■ **Requirement**
Transcribe the text from each part of the data below exactly as it appears, keeping every line in its original order. Leave the pictures out of your answer.

■ **Data**
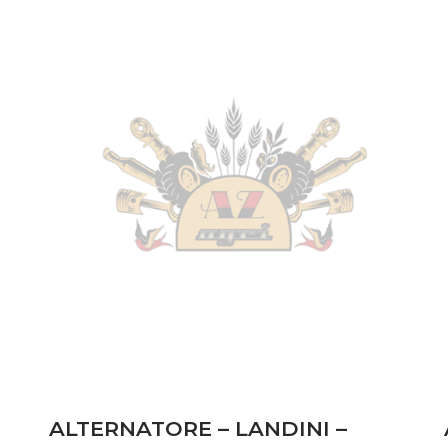
ALTERNATORE – LANDINI –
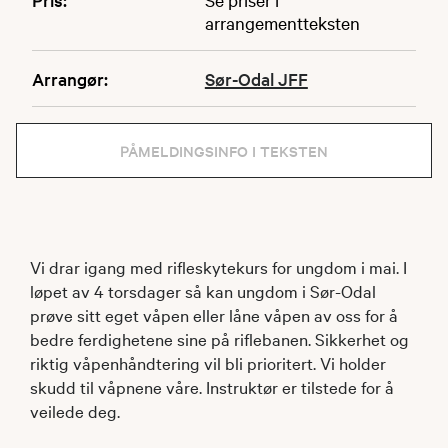
arrangementteksten
Arrangør:
Sør-Odal JFF
PÅMELDINGSINFO I TEKSTEN
Vi drar igang med rifleskytekurs for ungdom i mai. I
løpet av 4 torsdager så kan ungdom i Sør-Odal
prøve sitt eget våpen eller låne våpen av oss for å
bedre ferdighetene sine på riflebanen. Sikkerhet og
riktig våpenhåndtering vil bli prioritert. Vi holder
skudd til våpnene våre. Instruktør er tilstede for å
veilede deg.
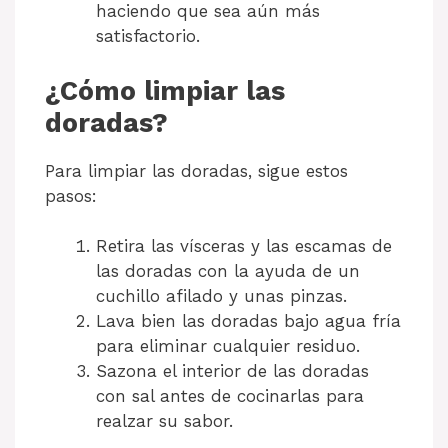
haciendo que sea aún más
satisfactorio.
¿Cómo limpiar las
doradas?
Para limpiar las doradas, sigue estos
pasos:
Retira las vísceras y las escamas de
las doradas con la ayuda de un
cuchillo afilado y unas pinzas.
Lava bien las doradas bajo agua fría
para eliminar cualquier residuo.
Sazona el interior de las doradas
con sal antes de cocinarlas para
realzar su sabor.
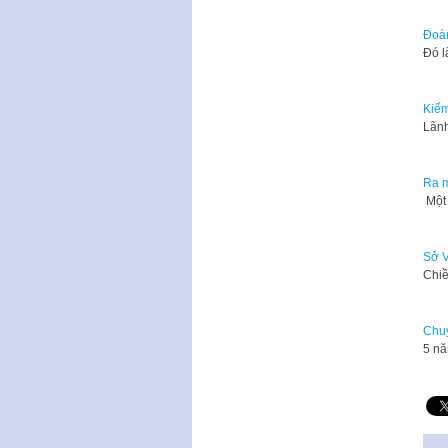
Đoàn
Đó l
Kiếm
Lãnh
Ra m
​ Mộ
Sở V
Chiề
Chuy
5 nă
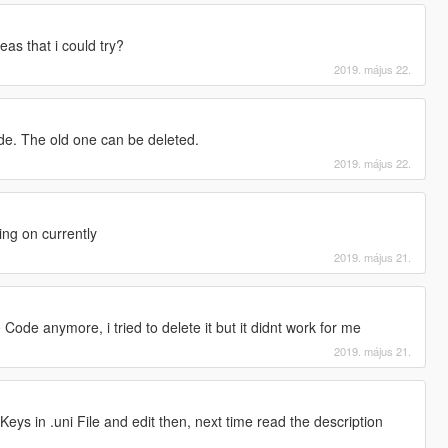
as that i could try?
2019. május 22.
e. The old one can be deleted.
2019. május 22.
ing on currently
2019. május 21.
Code anymore, i tried to delete it but it didnt work for me
2019. május 21.
Keys in .uni File and edit then, next time read the description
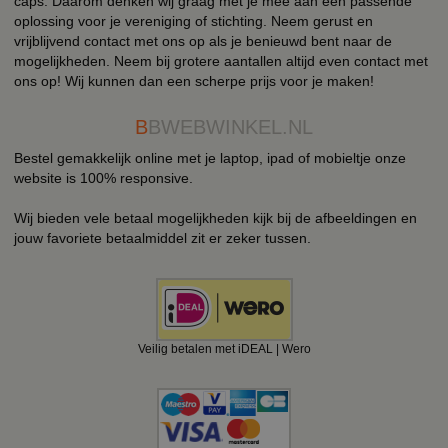
caps. Daarom denken wij graag met je mee aan een passende
oplossing voor je vereniging of stichting. Neem gerust en
vrijblijvend contact met ons op als je benieuwd bent naar de
mogelijkheden. Neem bij grotere aantallen altijd even contact met
ons op! Wij kunnen dan een scherpe prijs voor je maken!
B
BWEBWINKEL.NL
Bestel gemakkelijk online met je laptop, ipad of mobieltje onze
website is 100% responsive.
Wij bieden vele betaal mogelijkheden kijk bij de afbeeldingen en
jouw favoriete betaalmiddel zit er zeker tussen.
Veilig betalen met iDEAL | Wero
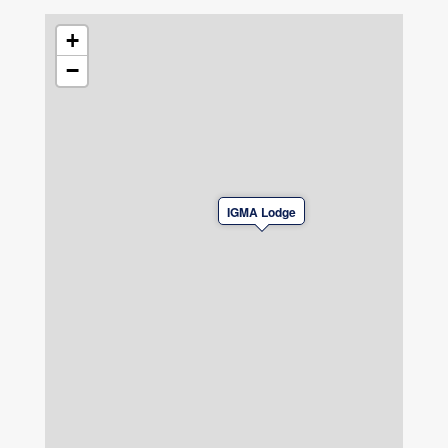
+
−
IGMA Lodge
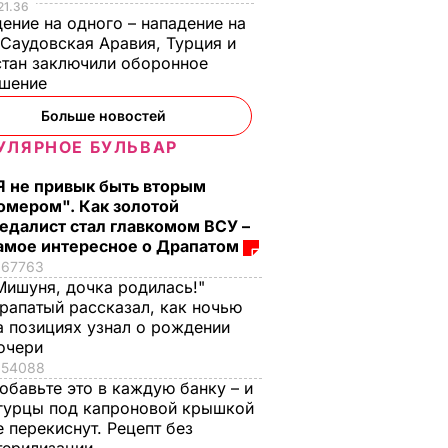
21.36
ение на одного – нападение на
 Саудовская Аравия, Турция и
тан заключили оборонное
ашение
Больше новостей
УЛЯРНОЕ БУЛЬВАР
Я не привык быть вторым
омером". Как золотой
едалист стал главкомом ВСУ –
амое интересное о Драпатом
67763
Мишуня, дочка родилась!"
рапатый рассказал, как ночью
а позициях узнал о рождении
очери
54088
обавьте это в каждую банку – и
гурцы под капроновой крышкой
е перекиснут. Рецепт без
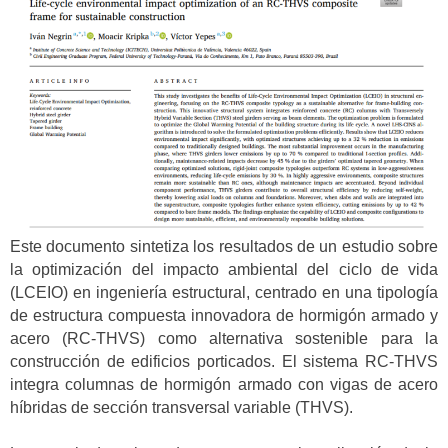
Este documento sintetiza los resultados de un estudio sobre
la optimización del impacto ambiental del ciclo de vida
(LCEIO) en ingeniería estructural, centrado en una tipología
de estructura compuesta innovadora de hormigón armado y
acero (RC-THVS) como alternativa sostenible para la
construcción de edificios porticados. El sistema RC-THVS
integra columnas de hormigón armado con vigas de acero
híbridas de sección transversal variable (THVS).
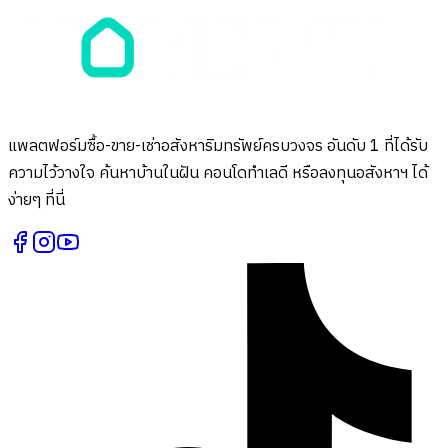
แพลตฟอร์มซื้อ-ขาย-เช่าอสังหาริมทรัพย์ครบวงจร อันดับ 1 ที่ได้รับ
ความไว้วางใจ ค้นหาบ้านในฝัน คอนโดทำเลดี หรือลงทุนอสังหาฯ ได้
ง่ายๆ ที่นี่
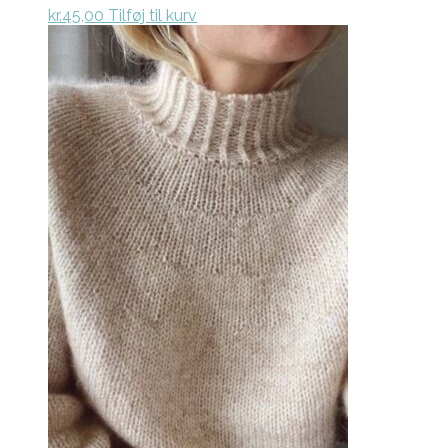
kr.
45,00
Tilføj til kurv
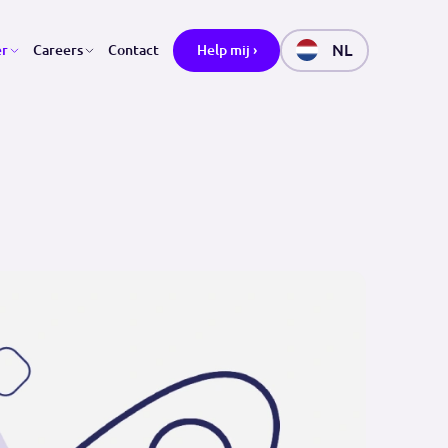
ver Datakeeper
Careers
Contact
Help mij ›
eper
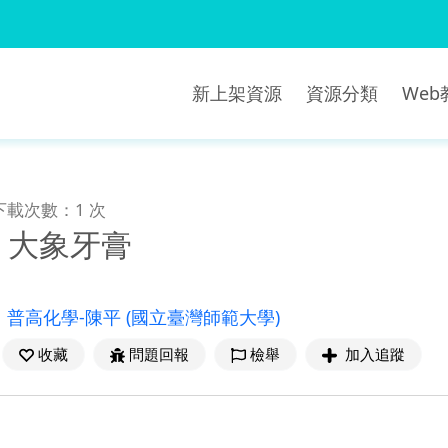
新上架資源
資源分類
We
下載次數：1 次
4-6 大象牙膏
：
普高化學-陳平
(國立臺灣師範大學)
收藏
問題回報
檢舉
加入追蹤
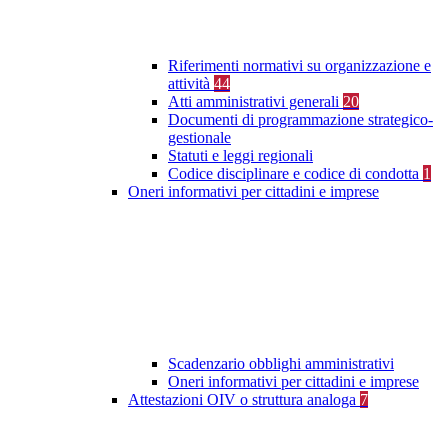
Riferimenti normativi su organizzazione e
attività
44
Atti amministrativi generali
20
Documenti di programmazione strategico-
gestionale
Statuti e leggi regionali
Codice disciplinare e codice di condotta
1
Oneri informativi per cittadini e imprese
Scadenzario obblighi amministrativi
Oneri informativi per cittadini e imprese
Attestazioni OIV o struttura analoga
7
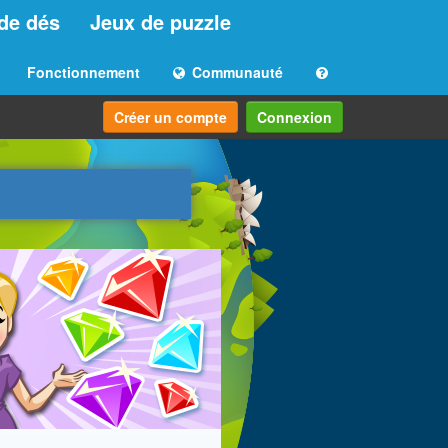
de dés
Jeux de puzzle
Fonctionnement
Communauté
Créer un compte
Connexion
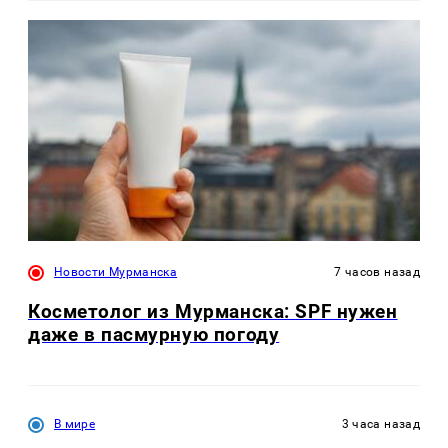
Новости Мурманска
7 часов назад
Косметолог из Мурманска: SPF нужен
даже в пасмурную погоду
В мире
3 часа назад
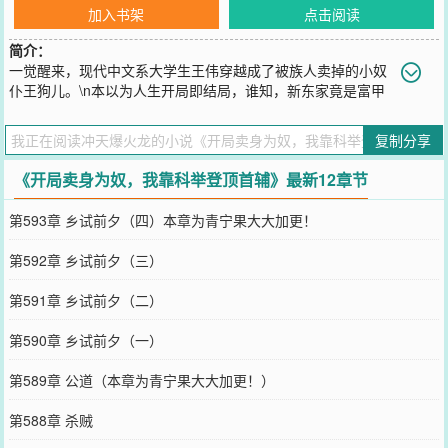
加入书架
点击阅读
简介：
一觉醒来，现代中文系大学生王伟穿越成了被族人卖掉的小奴
仆王狗儿。\n本以为人生开局即结局，谁知，新东家竟是富甲
一方的举人老爷。\n更没想到的是，他因缘际会还成了小少爷的救命
恩人，被直接安排进了书房当差。\n当别的奴仆还在努力背规矩时，
复制分享
王狗儿已经盯上了书房里的四书五经和少爷的科举教材。\n且看小小
书童，如何在这深宅大院里低调发育，把穿越者的知识储备，变成最
《开局卖身为奴，我靠科举登顶首辅》最新12章节
强底牌！\n先断亲，再科举，一路连中六元，朝野震惊，皇帝直呼好
家伙，文曲星降世了！\n大伯三叔更是跪地求原谅，说一笔写不出两
第593章 乡试前夕（四）本章为青宁果大大加更！
个王字！\n王狗儿：什么一个王？我要族谱单开！
您要是觉得《
开局卖身为奴，我靠科举登顶首辅
》还不错的话请不要
第592章 乡试前夕（三）
忘记向您QQ群和微博微信里的朋友推荐哦！
第591章 乡试前夕（二）
第590章 乡试前夕（一）
第589章 公道（本章为青宁果大大加更！）
第588章 杀贼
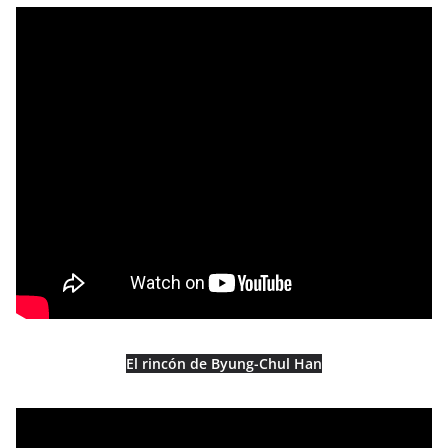
El rincón de Byung-Chul Han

■ **Response**
ALTERNATORE – LANDINI –
arrangementteksten
Arrangør:
Sør-Odal JFF
PÅMELDINGSINFO I TEKSTEN
Vi drar igang med rifleskytekurs for ungdom i mai. I
løpet av 4 torsdager så kan ungdom i Sør-Odal
prøve sitt eget våpen eller låne våpen av oss for å
bedre ferdighetene sine på riflebanen. Sikkerhet og
riktig våpenhåndtering vil bli prioritert. Vi holder
skudd til våpnene våre. Instruktør er tilstede for å
veilede deg.
haciendo que sea aún más
satisfactorio.
¿Cómo limpiar las
doradas?
Para limpiar las doradas, sigue estos
pasos:
Retira las vísceras y las escamas de
las doradas con la ayuda de un
cuchillo afilado y unas pinzas.
Lava bien las doradas bajo agua fría
para eliminar cualquier residuo.
Sazona el interior de las doradas
con sal antes de cocinarlas para
realzar su sabor.
Đoàn
Đó l
Kiếm
Lãnh
Ra m
​ Mộ
Sở V
Chiề
Chuy
5 nă
as that i could try?
2019. május 22.
e. The old one can be deleted.
2019. május 22.
ing on currently
2019. május 21.
Code anymore, i tried to delete it but it didnt work for me
2019. május 21.
Keys in .uni File and edit then, next time read the description
caps. Daarom denken wij graag met je mee aan een passende
oplossing voor je vereniging of stichting. Neem gerust en
vrijblijvend contact met ons op als je benieuwd bent naar de
mogelijkheden. Neem bij grotere aantallen altijd even contact met
ons op! Wij kunnen dan een scherpe prijs voor je maken!
B
BWEBWINKEL.NL
Bestel gemakkelijk online met je laptop, ipad of mobieltje onze
website is 100% responsive.
Wij bieden vele betaal mogelijkheden kijk bij de afbeeldingen en
jouw favoriete betaalmiddel zit er zeker tussen.
Veilig betalen met iDEAL | Wero
+
−
IGMA Lodge
21.36
ение на одного – нападение на
 Саудовская Аравия, Турция и
тан заключили оборонное
ашение
Больше новостей
УЛЯРНОЕ БУЛЬВАР
Я не привык быть вторым
омером". Как золотой
едалист стал главкомом ВСУ –
амое интересное о Драпатом
67763
Мишуня, дочка родилась!"
рапатый рассказал, как ночью
а позициях узнал о рождении
очери
54088
обавьте это в каждую банку – и
гурцы под капроновой крышкой
е перекиснут. Рецепт без
Este documento sintetiza los resultados de un estudio sobre
la optimización del impacto ambiental del ciclo de vida
(LCEIO) en ingeniería estructural, centrado en una tipología
de estructura compuesta innovadora de hormigón armado y
acero (RC-THVS) como alternativa sostenible para la
construcción de edificios porticados. El sistema RC-THVS
integra columnas de hormigón armado con vigas de acero
híbridas de sección transversal variable (THVS).
แพลตฟอร์มซื้อ-ขาย-เช่าอสังหาริมทรัพย์ครบวงจร อันดับ 1 ที่ได้รับ
ความไว้วางใจ ค้นหาบ้านในฝัน คอนโดทำเลดี หรือลงทุนอสังหาฯ ได้
ง่ายๆ ที่นี่
kr.
45,00
Tilføj til kurv
ver Datakeeper
Careers
Contact
Help mij ›
eper
新上架資源
資源分類
We
下載次數：1 次
4-6 大象牙膏
：
普高化學-陳平
(國立臺灣師範大學)
收藏
問題回報
檢舉
加入追蹤
Riferimenti normativi su organizzazione e
attività
44
Atti amministrativi generali
20
Documenti di programmazione strategico-
gestionale
Statuti e leggi regionali
Codice disciplinare e codice di condotta
1
Oneri informativi per cittadini e imprese
Scadenzario obblighi amministrativi
Oneri informativi per cittadini e imprese
Attestazioni OIV o struttura analoga
7
de dés
Jeux de puzzle
Fonctionnement
Communauté
Créer un compte
Connexion
Новости Мурманска
7 часов назад
Косметолог из Мурманска: SPF нужен
даже в пасмурную погоду
В мире
3 часа назад
加入书架
点击阅读
简介：
一觉醒来，现代中文系大学生王伟穿越成了被族人卖掉的小奴
仆王狗儿。\n本以为人生开局即结局，谁知，新东家竟是富甲
一方的举人老爷。\n更没想到的是，他因缘际会还成了小少爷的救命
恩人，被直接安排进了书房当差。\n当别的奴仆还在努力背规矩时，
复制分享
王狗儿已经盯上了书房里的四书五经和少爷的科举教材。\n且看小小
书童，如何在这深宅大院里低调发育，把穿越者的知识储备，变成最
《开局卖身为奴，我靠科举登顶首辅》最新12章节
强底牌！\n先断亲，再科举，一路连中六元，朝野震惊，皇帝直呼好
家伙，文曲星降世了！\n大伯三叔更是跪地求原谅，说一笔写不出两
第593章 乡试前夕（四）本章为青宁果大大加更！
个王字！\n王狗儿：什么一个王？我要族谱单开！
您要是觉得《
开局卖身为奴，我靠科举登顶首辅
》还不错的话请不要
第592章 乡试前夕（三）
忘记向您QQ群和微博微信里的朋友推荐哦！
第591章 乡试前夕（二）
第590章 乡试前夕（一）
第589章 公道（本章为青宁果大大加更！）
第588章 杀贼
El rincón de Byung-Chul Han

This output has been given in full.